The post notes that an important number of novels include an "AI allegory", as if the AI would implicitly write about its own condition. It is understandable that this comes from system prompts and RLHF that specializes these agents, but I am surprised that there is not more discussion about harnesses: the very same core model could lead to very different results depending on how we hand it the pen the write the story. In particular, I believe that it would help circumvent this bias to ask the agent to tell the story of somebody else writing a story, or something like this. This whole contest could be at least as much about harness engineering than about prompt engineering imho.
so as I understand it from reading through but maybe I have made a mistake, they didn't actually unslop anything, they made slop and the best slop won?
If it was to unslop I would expect:
1. Prompts done as in original
2. Stories chosen best of slopped. Then the person who wrote prompt gets to choose someone, not themselves, to take story and "unslop" it.
3. Prizes for prompt. Best unslopped version.

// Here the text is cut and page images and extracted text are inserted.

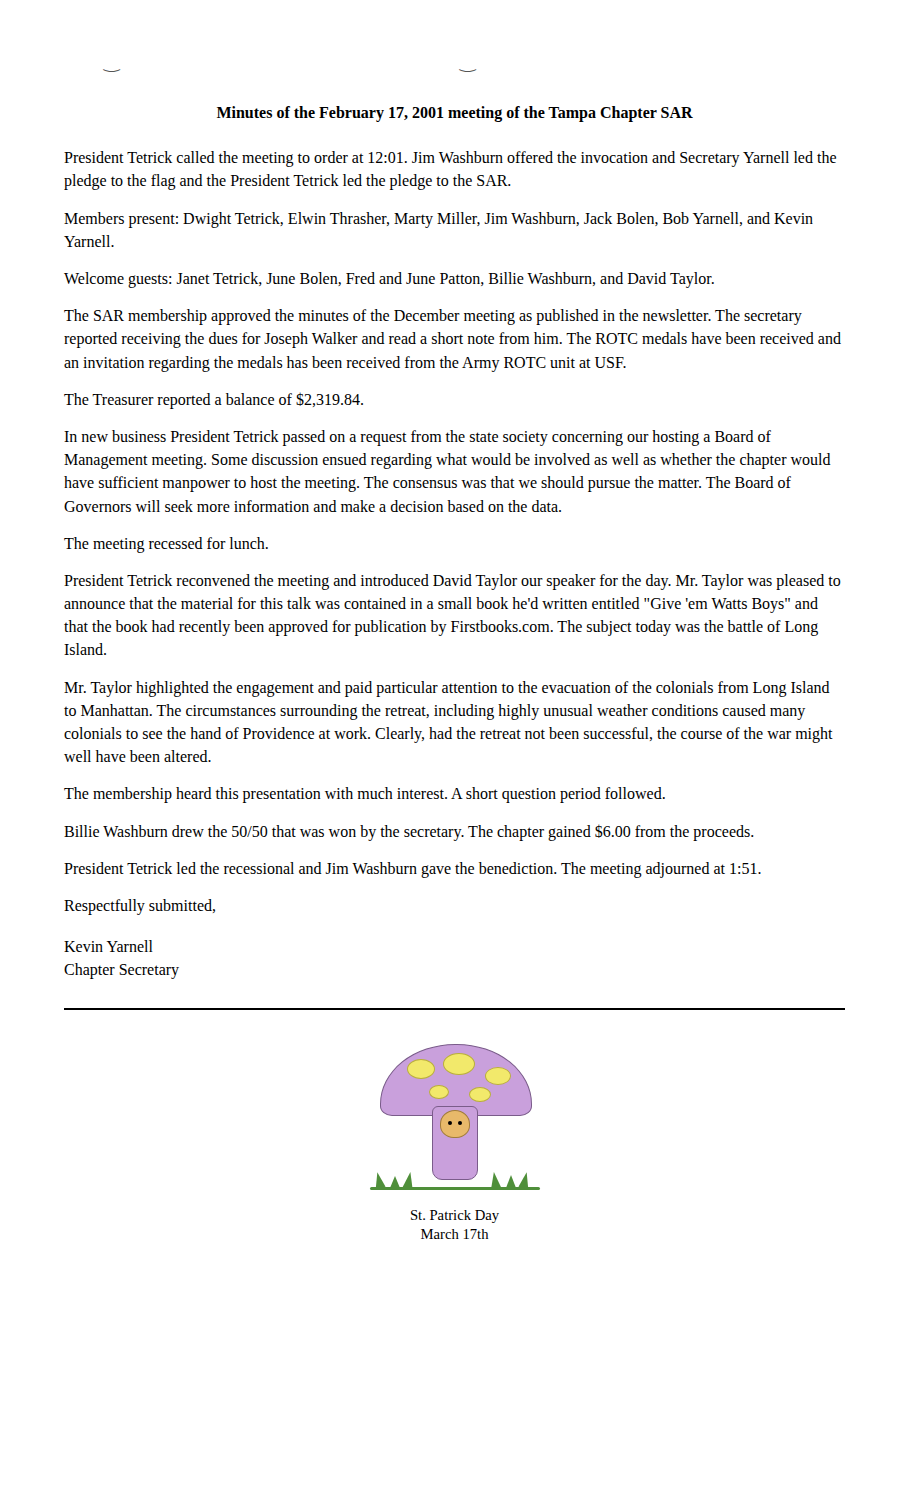‿ ‿
Minutes of the February 17, 2001 meeting of the Tampa Chapter SAR
President Tetrick called the meeting to order at 12:01. Jim Washburn offered the invocation and Secretary Yarnell led the pledge to the flag and the President Tetrick led the pledge to the SAR.
Members present: Dwight Tetrick, Elwin Thrasher, Marty Miller, Jim Washburn, Jack Bolen, Bob Yarnell, and Kevin Yarnell.
Welcome guests: Janet Tetrick, June Bolen, Fred and June Patton, Billie Washburn, and David Taylor.
The SAR membership approved the minutes of the December meeting as published in the newsletter. The secretary reported receiving the dues for Joseph Walker and read a short note from him. The ROTC medals have been received and an invitation regarding the medals has been received from the Army ROTC unit at USF.
The Treasurer reported a balance of $2,319.84.
In new business President Tetrick passed on a request from the state society concerning our hosting a Board of Management meeting. Some discussion ensued regarding what would be involved as well as whether the chapter would have sufficient manpower to host the meeting. The consensus was that we should pursue the matter. The Board of Governors will seek more information and make a decision based on the data.
The meeting recessed for lunch.
President Tetrick reconvened the meeting and introduced David Taylor our speaker for the day. Mr. Taylor was pleased to announce that the material for this talk was contained in a small book he'd written entitled "Give 'em Watts Boys" and that the book had recently been approved for publication by Firstbooks.com. The subject today was the battle of Long Island.
Mr. Taylor highlighted the engagement and paid particular attention to the evacuation of the colonials from Long Island to Manhattan. The circumstances surrounding the retreat, including highly unusual weather conditions caused many colonials to see the hand of Providence at work. Clearly, had the retreat not been successful, the course of the war might well have been altered.
The membership heard this presentation with much interest. A short question period followed.
Billie Washburn drew the 50/50 that was won by the secretary. The chapter gained $6.00 from the proceeds.
President Tetrick led the recessional and Jim Washburn gave the benediction. The meeting adjourned at 1:51.
Respectfully submitted,
Kevin Yarnell
Chapter Secretary
St. Patrick Day
March 17th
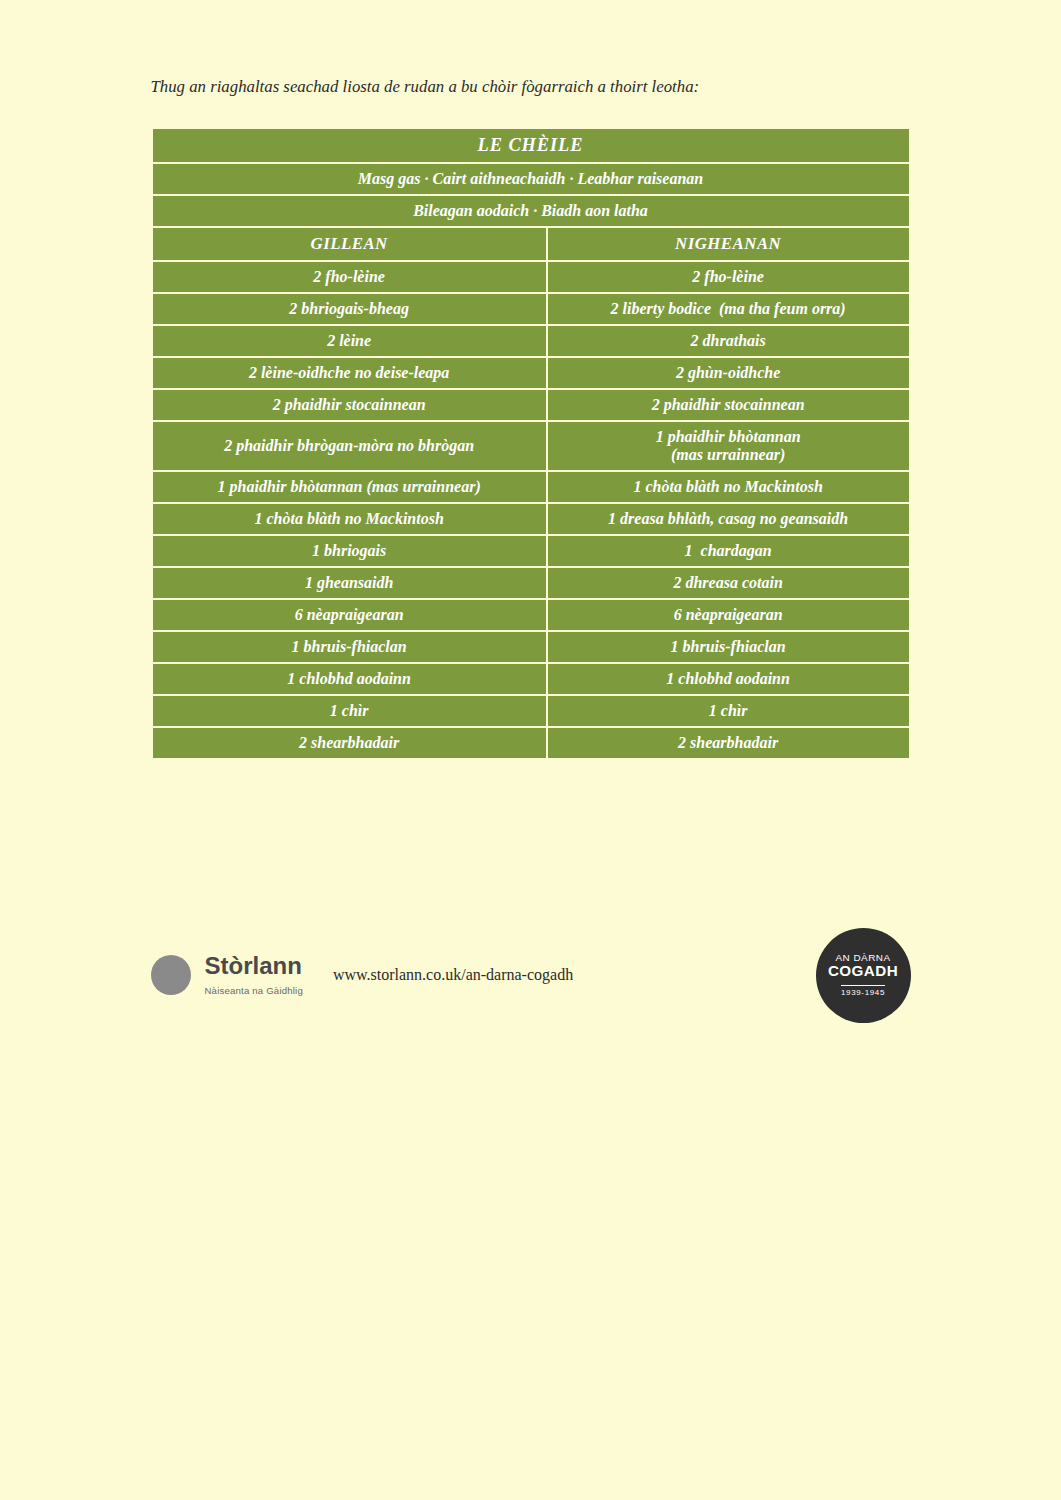Thug an riaghaltas seachad liosta de rudan a bu chòir fògarraich a thoirt leotha:
| LE CHÈILE |
| --- |
| Masg gas · Cairt aithneachaidh · Leabhar raiseanan |
| Bileagan aodaich · Biadh aon latha |
| GILLEAN | NIGHEANAN |
| 2 fho-lèine | 2 fho-lèine |
| 2 bhriogais-bheag | 2 liberty bodice (ma tha feum orra) |
| 2 lèine | 2 dhrathais |
| 2 lèine-oidhche no deise-leapa | 2 ghùn-oidhche |
| 2 phaidhir stocainnean | 2 phaidhir stocainnean |
| 2 phaidhir bhrògan-mòra no bhrògan | 1 phaidhir bhòtannan (mas urrainnear) |
| 1 phaidhir bhòtannan (mas urrainnear) | 1 chòta blàth no Mackintosh |
| 1 chòta blàth no Mackintosh | 1 dreasa bhlàth, casag no geansaidh |
| 1 bhriogais | 1 chardagan |
| 1 gheansaidh | 2 dhreasa cotain |
| 6 nèapraigearan | 6 nèapraigearan |
| 1 bhruis-fhiaclan | 1 bhruis-fhiaclan |
| 1 chlobhd aodainn | 1 chlobhd aodainn |
| 1 chìr | 1 chìr |
| 2 shearbhadair | 2 shearbhadair |
Stòrlann
Nàiseanta na Gàidhlig
www.storlann.co.uk/an-darna-cogadh
AN DÀRNA COGADH 1939-1945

Metrics for best unslopped version is of course how good it was, but also how much work was done to unslop it, if you basically rewrote everything and it was as if you took the prompt and wrote your own story that would decrease value of unslopping.
obviously above just suggestions for how I think an unslopping contest would actually work.
I have tried to draw a distinction between the two but honestly, when it comes to art, I cannot.
I have seen LLM generated code that I find acceptable, and don't call slop, but art needs a certain level of emotion and shared experience to be compelling.
I have never managed to connect to LLM writing, it always comes off as shallow and vapid.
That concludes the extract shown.